The opponents say the mandate provision is now simply a bare, unconstitutional requirement for people to buy a commercial insurance product.

The Health Insurers

America's Health Insurance Plans (AHIP) and the Blue Cross and Blue Shield Association said in briefs filed in May that they are now used the ACA rules and no longer believe the individual coverage mandate is critical to the stability to the individual health insurance market.

Severability Provision Counterarguments

Some health insurers and other parties have argued that the penalty provision is still, technically, a tax, even if the dollar value of the tax is set at zero.

Some have noted that, even though the Internal Revenue Service will not collect mandate violation penalty payments for 2020, it's continuing to collect payments for previous years, and that the penalty provision is continuing to generate some venue.

Politics

Observers say, given the way filing deadlines have worked, that the Supreme Court hear oral arguments in connection with the case in October, shortly before voters go to the polls for the 2020 presidential and congressional elections.

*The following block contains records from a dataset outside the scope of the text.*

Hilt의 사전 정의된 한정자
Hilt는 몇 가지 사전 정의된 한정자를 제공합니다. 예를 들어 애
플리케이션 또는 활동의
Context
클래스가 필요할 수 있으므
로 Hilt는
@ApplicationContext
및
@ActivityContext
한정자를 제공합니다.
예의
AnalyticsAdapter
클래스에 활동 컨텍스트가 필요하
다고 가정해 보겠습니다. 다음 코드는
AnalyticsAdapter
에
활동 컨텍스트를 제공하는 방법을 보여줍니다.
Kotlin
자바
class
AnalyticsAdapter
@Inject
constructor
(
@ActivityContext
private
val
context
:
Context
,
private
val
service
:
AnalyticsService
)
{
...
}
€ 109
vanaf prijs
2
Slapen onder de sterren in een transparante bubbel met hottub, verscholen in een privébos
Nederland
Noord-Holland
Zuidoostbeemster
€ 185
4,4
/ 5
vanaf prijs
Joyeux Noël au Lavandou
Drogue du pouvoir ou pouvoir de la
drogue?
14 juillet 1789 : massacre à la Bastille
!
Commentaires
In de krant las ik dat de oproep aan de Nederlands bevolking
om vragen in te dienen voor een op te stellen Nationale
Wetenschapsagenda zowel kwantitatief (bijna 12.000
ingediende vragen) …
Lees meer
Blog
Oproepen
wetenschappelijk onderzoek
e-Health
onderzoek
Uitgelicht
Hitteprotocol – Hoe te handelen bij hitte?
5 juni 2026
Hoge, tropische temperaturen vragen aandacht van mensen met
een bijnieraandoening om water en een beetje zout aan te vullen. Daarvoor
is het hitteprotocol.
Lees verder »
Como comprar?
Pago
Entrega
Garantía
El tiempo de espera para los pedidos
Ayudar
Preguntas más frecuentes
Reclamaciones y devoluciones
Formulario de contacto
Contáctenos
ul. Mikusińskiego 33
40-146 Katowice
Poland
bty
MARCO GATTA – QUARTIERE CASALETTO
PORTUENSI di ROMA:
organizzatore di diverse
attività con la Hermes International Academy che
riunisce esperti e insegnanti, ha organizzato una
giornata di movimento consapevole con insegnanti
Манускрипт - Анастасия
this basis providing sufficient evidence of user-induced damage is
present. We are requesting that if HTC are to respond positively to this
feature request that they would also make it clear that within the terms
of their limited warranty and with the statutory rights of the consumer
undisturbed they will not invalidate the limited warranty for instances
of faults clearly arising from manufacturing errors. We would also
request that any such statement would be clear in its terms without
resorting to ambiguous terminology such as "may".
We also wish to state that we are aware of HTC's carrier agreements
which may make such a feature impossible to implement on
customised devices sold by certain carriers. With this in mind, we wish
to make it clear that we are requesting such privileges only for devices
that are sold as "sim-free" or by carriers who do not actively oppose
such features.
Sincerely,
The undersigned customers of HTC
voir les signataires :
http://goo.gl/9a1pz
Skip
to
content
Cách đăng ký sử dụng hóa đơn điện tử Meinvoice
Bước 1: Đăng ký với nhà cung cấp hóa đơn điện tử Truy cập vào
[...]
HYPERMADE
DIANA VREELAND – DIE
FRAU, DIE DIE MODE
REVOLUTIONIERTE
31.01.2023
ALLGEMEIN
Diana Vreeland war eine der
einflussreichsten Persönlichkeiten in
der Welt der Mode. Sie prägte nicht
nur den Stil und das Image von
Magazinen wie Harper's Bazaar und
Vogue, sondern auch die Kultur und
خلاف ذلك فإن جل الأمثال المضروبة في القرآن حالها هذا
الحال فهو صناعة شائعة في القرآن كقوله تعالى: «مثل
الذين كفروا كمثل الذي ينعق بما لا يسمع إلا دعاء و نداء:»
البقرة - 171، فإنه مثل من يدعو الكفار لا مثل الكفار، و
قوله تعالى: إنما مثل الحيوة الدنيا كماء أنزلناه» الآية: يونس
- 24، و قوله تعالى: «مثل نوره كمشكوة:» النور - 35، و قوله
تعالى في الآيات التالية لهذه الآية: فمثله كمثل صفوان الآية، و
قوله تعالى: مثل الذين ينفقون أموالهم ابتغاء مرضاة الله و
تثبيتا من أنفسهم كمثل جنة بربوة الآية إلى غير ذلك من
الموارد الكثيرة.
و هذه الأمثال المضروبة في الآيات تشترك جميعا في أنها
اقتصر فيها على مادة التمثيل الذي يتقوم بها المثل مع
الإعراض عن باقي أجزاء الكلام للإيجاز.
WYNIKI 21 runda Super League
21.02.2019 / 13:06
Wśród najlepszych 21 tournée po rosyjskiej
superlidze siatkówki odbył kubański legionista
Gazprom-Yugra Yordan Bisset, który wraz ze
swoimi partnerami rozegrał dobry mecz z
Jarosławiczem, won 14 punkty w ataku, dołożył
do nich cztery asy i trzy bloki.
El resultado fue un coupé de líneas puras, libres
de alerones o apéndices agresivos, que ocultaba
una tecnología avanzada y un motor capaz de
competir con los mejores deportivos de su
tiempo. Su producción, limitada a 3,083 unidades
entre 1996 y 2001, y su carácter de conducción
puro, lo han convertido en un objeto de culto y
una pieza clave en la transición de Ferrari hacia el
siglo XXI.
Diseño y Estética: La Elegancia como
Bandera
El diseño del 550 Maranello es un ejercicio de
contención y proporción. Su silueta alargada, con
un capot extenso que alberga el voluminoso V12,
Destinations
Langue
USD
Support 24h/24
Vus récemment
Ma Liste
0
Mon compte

Elizabeth Goodman, AHIP's executive vice president of government affairs and innovation, said last week, during a session at AHIP's annual meeting, that she was skeptical about the politics even of states' simply reducing the size of their Medicaid programs within the next few months, given the severity of the COVID-19 outbreak.

"I don't see, from a political standpoint, the politics of denying people health insurance in the middle of a pandemic," Goodman said.